» **Requirement**
Pull out every text line from the material below and reproduce each one word for word. Leave the pictures out of your answer.

» **Exercise data**
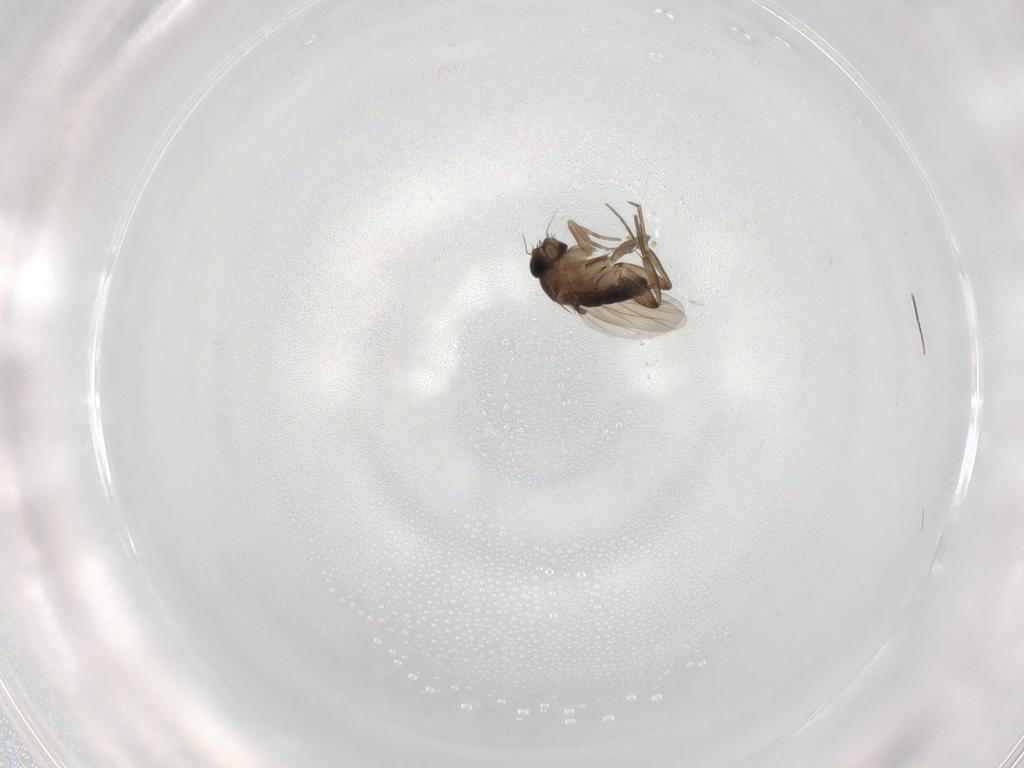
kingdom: Animalia
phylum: Arthropoda
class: Insecta
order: Diptera
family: Phoridae
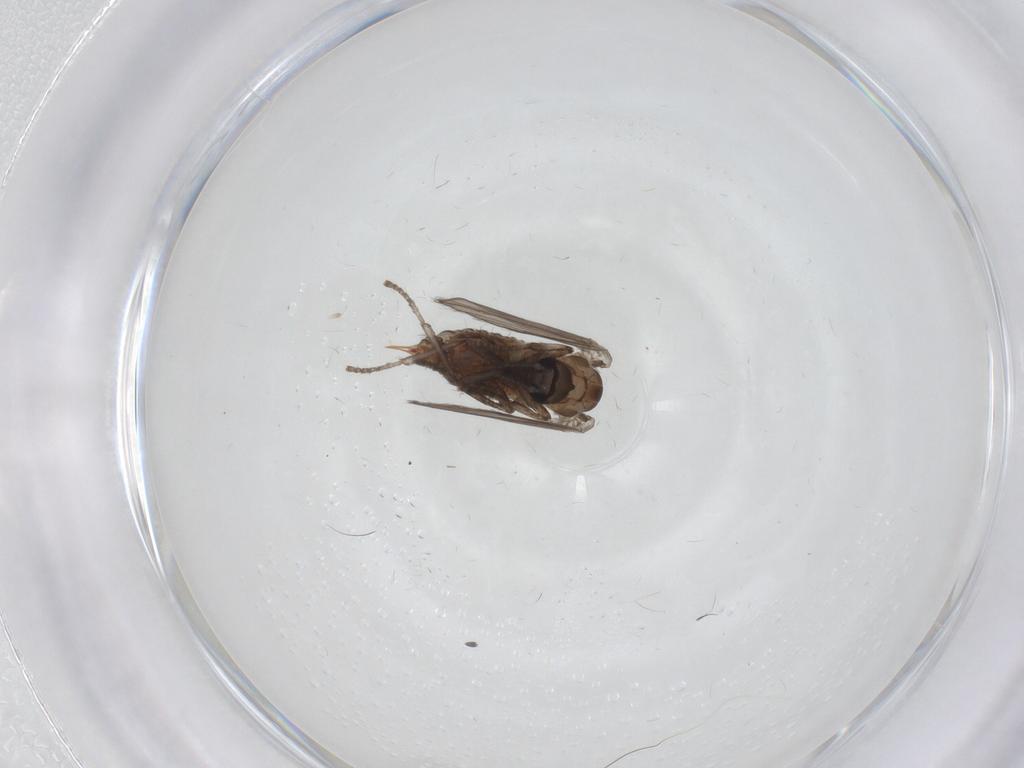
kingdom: Animalia
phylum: Arthropoda
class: Insecta
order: Diptera
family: Psychodidae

» **Response to this exercise**
kingdom: Animalia
phylum: Arthropoda
class: Insecta
order: Diptera
family: Phoridae
kingdom: Animalia
phylum: Arthropoda
class: Insecta
order: Diptera
family: Psychodidae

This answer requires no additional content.